Personal information
- Full name: Alberto Benito Correa
- Date of birth: 13 June 1992 (age 34)
- Place of birth: Altafulla, Spain
- Height: 1.77 m (5 ft 9+1⁄2 in)
- Position: Right-back

Team information
- Current team: Reus FCR
- Number: 2

Youth career
- 2000–2004: Altafulla
- 2004–2011: Gimnàstic

Senior career*
- Years: Team / Apps / (Gls)
- 2011–2012: Pobla Mafumet / 39 / (0)
- 2012–2013: Gimnàstic / 29 / (0)
- 2013–2015: Sporting Gijón B / 48 / (1)
- 2015–2017: Reus / 61 / (2)
- 2017–2019: Zaragoza / 53 / (0)
- 2019–2021: Albacete / 57 / (0)
- 2021–2022: Deportivo La Coruña / 2 / (0)
- 2022: Cultural Leonesa / 5 / (0)
- 2023–: Reus FCR / 89 / (3)

= Alberto Benito (footballer, born 1992) =

Spanish professional footballer

Alberto Benito Correa (born 13 June 1992) is a Spanish professional footballer who plays as a right-back for Segunda Federación club Reus FC Reddis.

==Club career==
Born in Altafulla, Tarragona, Catalonia, Benito finished his development at Gimnàstic de Tarragona. He made his senior debut for the farm team in 2010–11, in the Tercera División.

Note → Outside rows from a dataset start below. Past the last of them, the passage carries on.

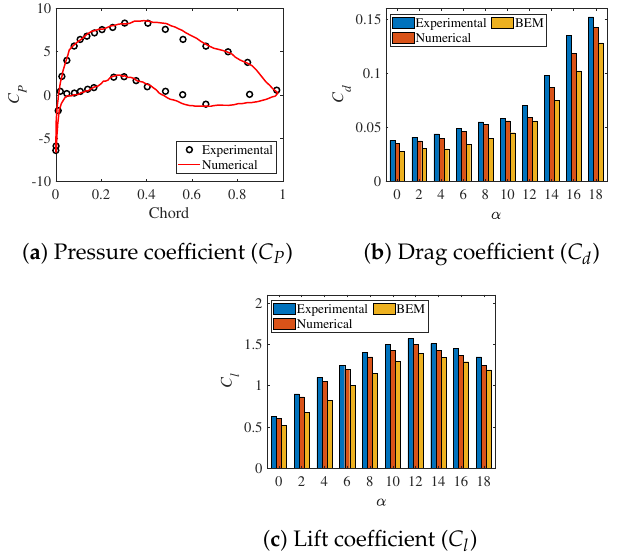
Figure 5. HAWT-S826: Illustration for ( a ) the pressure coefficient ( C P ) versus chord, ( b ) drag ( C d ) and ( c ) ( C l ) lift coefficients versus varying angle of attack ( α ). Numerical results are plotted against experimental results and BEM (taken from Krogstad et al. [37,38]) at a Reynolds number of 1 × 10 5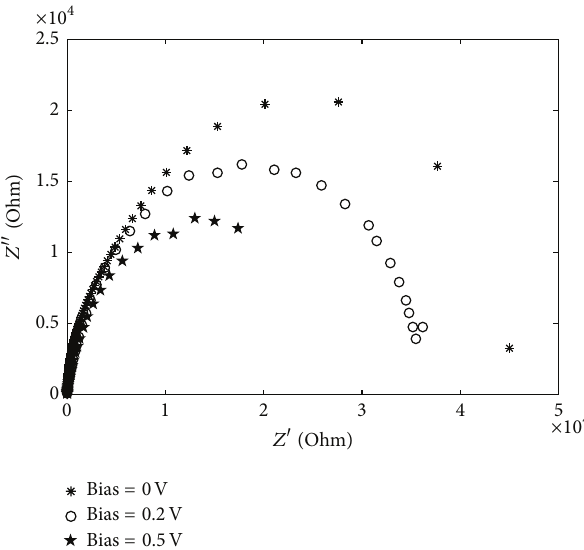
Figure 6: Impedance spectra of LCPV module under forward bias conditions.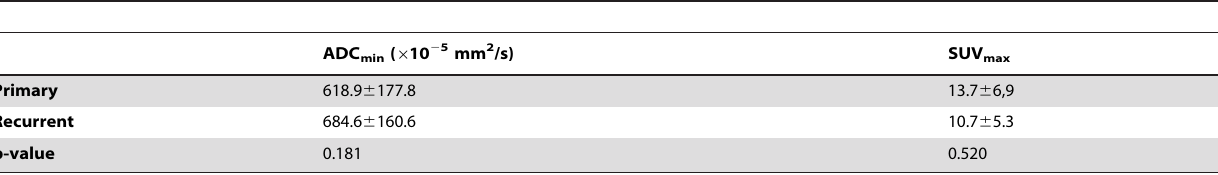
Table 2. Correlations of ADC min and SUV max of primary and recurrent cancer lesions, demonstrating a tendency of higher ADC min and lower SUV max values for recurrent cancers.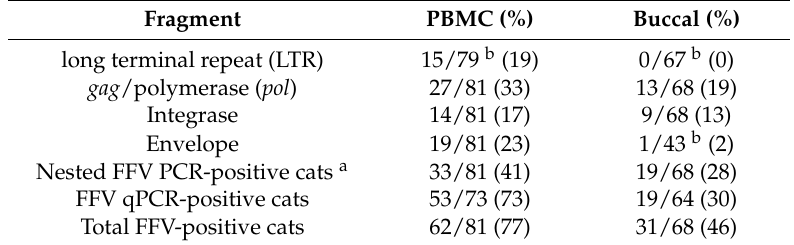
Table 4. Nested FFV PCR detection in peripheral blood mononuclear cells (PBMC) and buccal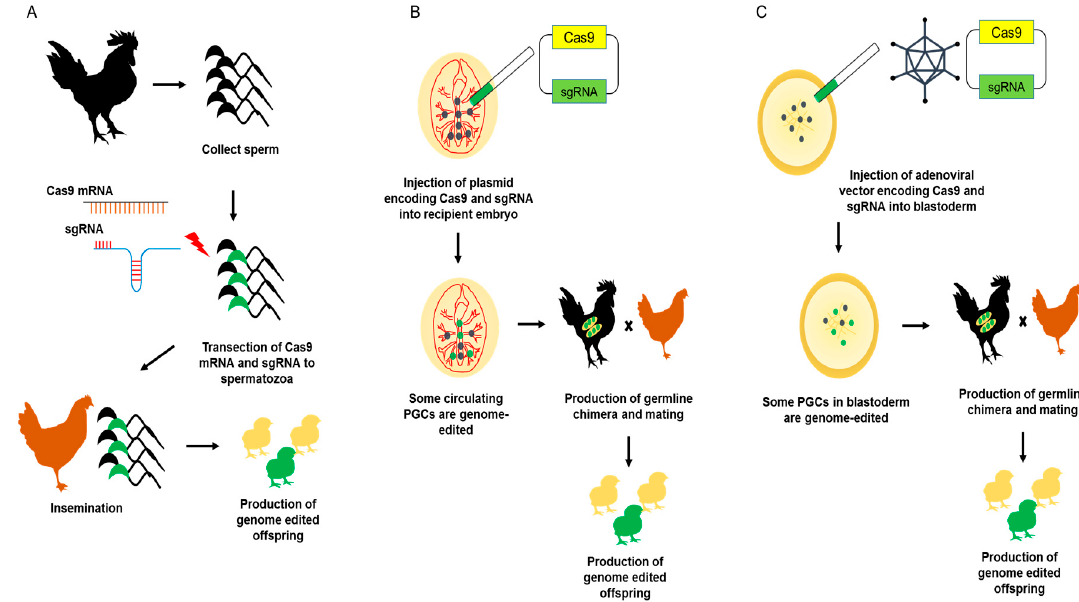
Figure 2. Schematic illustration of cultured-PGCs free genome-editing method in poultry. ( A ) Schematic illustration of STAGE. The spermatozoa collected from roosters are transfected with Cas9 mRNA and single guide RNA (sgRNA). The transfected spermatozoa were inseminated to adult hen and genome-edited offspring finally produced. ( B ) Schematic illustration of in vivo germ cell transfection. The plasmid encoding Cas9 and sgRNA is injected in recipient embryo bloodstream. Then, some circulating PGCs are transfected and genome-edited. After that, the germline chimera will be produced and genome-edited offspring finally produced after mating. ( C ) Schematic illustration of adenoviral vector injection. The adenoviruses containing vector encoding Cas9 and sgRNA are injected in the blastoderm and some PGCs in the blastoderm are infected with adenovirus and genome-edited. After that, the germline chimera will be produced and genome-edited offspring finally produced after mating.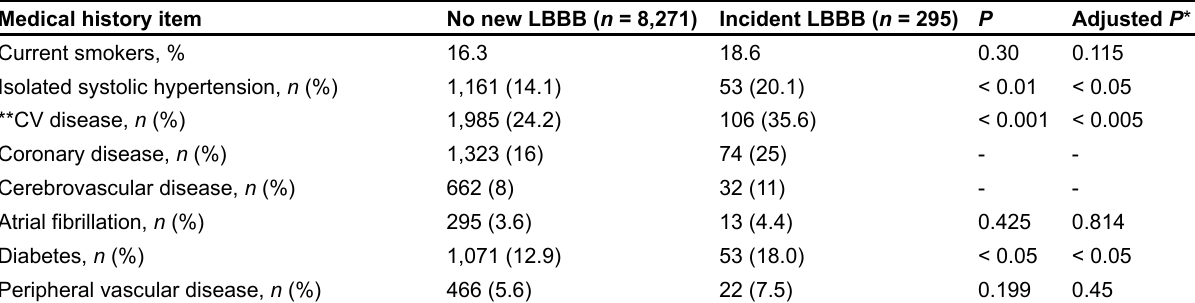
Table 2. Medical history of patients without and with incident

Benito was promoted to Nàstic's first team in Segunda División B on 10 July 2012. On 23 July 2013, he signed a two-year deal with Sporting de Gijón B of the same league after his contract expired.

On 7 July 2015, free agent Benito agreed to a two-year contract with CF Reus Deportiu, still in the third division. He contributed 30 appearances (all as a starter) during the season as the club achieved promotion to Segunda División.

Benito made his professional debut on 20 August 2016, starting and scoring in the last minute of a 1–0 away win against RCD Mallorca. He played a further 30 matches until the end of the campaign, helping to an 11th-place finish.

On 13 June 2017, Benito joined Real Zaragoza on a two-year deal. On 28 June 2019, he signed with fellow second division side Albacete Balompié for two seasons.

Benito split 2021–22 in the newly created Primera División RFEF, with Deportivo de La Coruña and Cultural y Deportiva Leonesa.